A Diligent Worker Contributes to the Profitability of the Enterprise (Proverbs)
The Valiant Woman makes sure that the work of her hands is marketable. She knows what the merchants are buying (Prov. 31:24), chooses her materials with care (Prov. 31:13), and works tirelessly to assure a quality product (Prov. 31:18b). Her reward is that “her merchandise is profitable” (Prov. 31:18a), providing the resources needed by the household and the community. The proverbs are clear that an individual worker's diligence contributes to the profitability of the entire undertaking. “The plans of the diligent lead surely to abundance, but everyone who is hasty comes only to want” (Prov. 21:5). The converse example is shown in the proverb, “One who is slack in work is close kin to a vandal” (Prov. 18:9). A lazy worker is no better than someone who deliberately sets out to destroy the enterprise. All of these anticipate Jesus’ parable of the talents (Matthew 25:14-30).
When we keep in mind that these proverbs about profit are grounded in God’s character, we see God wants us to work profitably. It is not enough to complete our assigned tasks. We must care about whether our work actually adds value to the materials, capital and labor consumed. In open economies, competition dictates that making a profit can be very challenging. The un-diligent—lazy, complacent, or dissolute—can quickly decline into loss, bankruptcy and ruin. The diligent—hard working, creative, focused—perform a godly service when they make it possible for their businesses to operate profitably.

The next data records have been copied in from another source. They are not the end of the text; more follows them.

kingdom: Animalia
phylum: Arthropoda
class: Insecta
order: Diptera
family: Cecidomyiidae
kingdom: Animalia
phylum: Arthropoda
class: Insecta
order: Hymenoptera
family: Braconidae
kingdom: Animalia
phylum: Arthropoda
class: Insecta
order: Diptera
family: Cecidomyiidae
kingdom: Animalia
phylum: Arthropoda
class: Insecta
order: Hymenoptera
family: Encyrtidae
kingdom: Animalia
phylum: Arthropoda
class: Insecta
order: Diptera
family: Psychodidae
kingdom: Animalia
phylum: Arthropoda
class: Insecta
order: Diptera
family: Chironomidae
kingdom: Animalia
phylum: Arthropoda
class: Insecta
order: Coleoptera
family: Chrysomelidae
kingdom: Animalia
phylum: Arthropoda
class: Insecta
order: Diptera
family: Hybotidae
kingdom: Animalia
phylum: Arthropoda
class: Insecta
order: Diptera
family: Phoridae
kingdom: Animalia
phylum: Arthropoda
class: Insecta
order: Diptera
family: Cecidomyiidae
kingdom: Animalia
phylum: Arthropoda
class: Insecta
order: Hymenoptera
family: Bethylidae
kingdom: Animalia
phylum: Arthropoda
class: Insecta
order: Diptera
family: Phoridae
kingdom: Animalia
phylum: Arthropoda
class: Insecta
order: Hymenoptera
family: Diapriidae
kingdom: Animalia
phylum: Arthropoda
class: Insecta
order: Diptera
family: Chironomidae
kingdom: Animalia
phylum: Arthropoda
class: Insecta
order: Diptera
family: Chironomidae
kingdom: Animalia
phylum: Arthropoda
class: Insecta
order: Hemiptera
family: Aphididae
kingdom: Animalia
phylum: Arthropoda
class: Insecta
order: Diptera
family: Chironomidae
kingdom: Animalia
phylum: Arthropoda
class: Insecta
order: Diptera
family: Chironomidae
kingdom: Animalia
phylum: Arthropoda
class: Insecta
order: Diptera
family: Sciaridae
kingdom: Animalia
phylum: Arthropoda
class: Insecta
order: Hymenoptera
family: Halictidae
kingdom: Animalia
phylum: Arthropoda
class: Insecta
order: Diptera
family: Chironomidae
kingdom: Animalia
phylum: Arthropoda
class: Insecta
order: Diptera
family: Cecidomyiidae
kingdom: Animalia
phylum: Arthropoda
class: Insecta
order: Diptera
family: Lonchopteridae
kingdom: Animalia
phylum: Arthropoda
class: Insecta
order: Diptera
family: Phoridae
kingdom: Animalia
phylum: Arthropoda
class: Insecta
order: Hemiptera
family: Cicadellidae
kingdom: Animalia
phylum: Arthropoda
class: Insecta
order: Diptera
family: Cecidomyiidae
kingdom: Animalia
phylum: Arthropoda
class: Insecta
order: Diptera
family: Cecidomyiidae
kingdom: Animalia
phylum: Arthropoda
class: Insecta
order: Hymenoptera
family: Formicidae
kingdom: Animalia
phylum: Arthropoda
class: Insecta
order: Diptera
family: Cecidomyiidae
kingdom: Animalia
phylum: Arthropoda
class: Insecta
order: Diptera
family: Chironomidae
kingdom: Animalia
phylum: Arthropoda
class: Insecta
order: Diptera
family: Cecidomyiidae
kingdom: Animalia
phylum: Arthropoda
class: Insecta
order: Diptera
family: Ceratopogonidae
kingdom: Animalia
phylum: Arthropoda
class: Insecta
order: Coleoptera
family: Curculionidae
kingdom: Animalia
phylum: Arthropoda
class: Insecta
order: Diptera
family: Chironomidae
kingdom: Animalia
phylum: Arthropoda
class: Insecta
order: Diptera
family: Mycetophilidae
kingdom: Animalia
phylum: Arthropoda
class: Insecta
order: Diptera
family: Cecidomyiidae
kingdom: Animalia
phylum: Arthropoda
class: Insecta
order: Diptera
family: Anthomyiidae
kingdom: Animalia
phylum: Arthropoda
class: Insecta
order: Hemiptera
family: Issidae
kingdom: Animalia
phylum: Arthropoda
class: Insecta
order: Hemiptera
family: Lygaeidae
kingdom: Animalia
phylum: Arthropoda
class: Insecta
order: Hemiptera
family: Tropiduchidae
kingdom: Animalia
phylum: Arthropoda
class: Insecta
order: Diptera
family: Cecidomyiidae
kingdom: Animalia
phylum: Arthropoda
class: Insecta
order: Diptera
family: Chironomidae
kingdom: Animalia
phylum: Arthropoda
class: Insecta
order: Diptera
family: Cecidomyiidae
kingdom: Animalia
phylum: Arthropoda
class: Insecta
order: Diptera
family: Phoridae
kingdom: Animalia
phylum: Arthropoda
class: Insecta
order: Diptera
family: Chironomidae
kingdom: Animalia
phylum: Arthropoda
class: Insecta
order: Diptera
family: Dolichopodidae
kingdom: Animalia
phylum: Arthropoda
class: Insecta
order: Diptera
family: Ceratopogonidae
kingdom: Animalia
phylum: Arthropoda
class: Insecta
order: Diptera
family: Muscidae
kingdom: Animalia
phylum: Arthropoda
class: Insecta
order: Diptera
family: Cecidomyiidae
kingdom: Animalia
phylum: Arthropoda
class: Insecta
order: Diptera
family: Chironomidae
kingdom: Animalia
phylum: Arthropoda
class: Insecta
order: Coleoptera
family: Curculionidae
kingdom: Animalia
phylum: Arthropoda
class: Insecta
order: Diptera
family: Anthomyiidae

Christians have not always recognized the importance of profit in the biblical perspective. In fact, profit is often regarded with suspicion and discussed in a rhetoric of “people vs. profits.” There is a suspicion that profit comes not from taking inputs and creating something more valuable from them, but from swindling buyers, workers or suppliers. This arises from an inadequate understanding of business and economics. A truly biblical critique of businesses would ask questions such as “What kind of profits?” “What is the source of the profit?” “Is the profit extracted by monopoly or intimidation or deception?”, and “How is the profit shared among workers, managers, owners, lenders, suppliers, customers and taxation?” It would encourage and celebrate workers and businesses who bring a wholesome profitability to their work. CONTENT NOT YET AVAILABLE: See the article *Economics and Society at www.theologyofwork.org for more on this subject.
Not all workers are in a position to know whether their work is profitable. Employees in a large corporation may have little idea whether their particular work contributes positively to profitability of the enterprise. Profitability, in an accounting sense, does not play a role in education, government, not-for-profit corporations, and homes. But all workers can pay attention to how their work contributes to accomplishing the mission of the organization, to whether the value they add is greater than the pay and other resources they extract. To do so is a form of service to the Lord.
The Valiant Woman’s profitable management of her household draws a word of exalted praise. “She is far more precious than jewels” (Prov. 31:10). This is no sentimental metaphor. It is quite literally true. A well-run enterprise can certainly earn profits over the years far exceeding the value of jewels and other stores of wealth.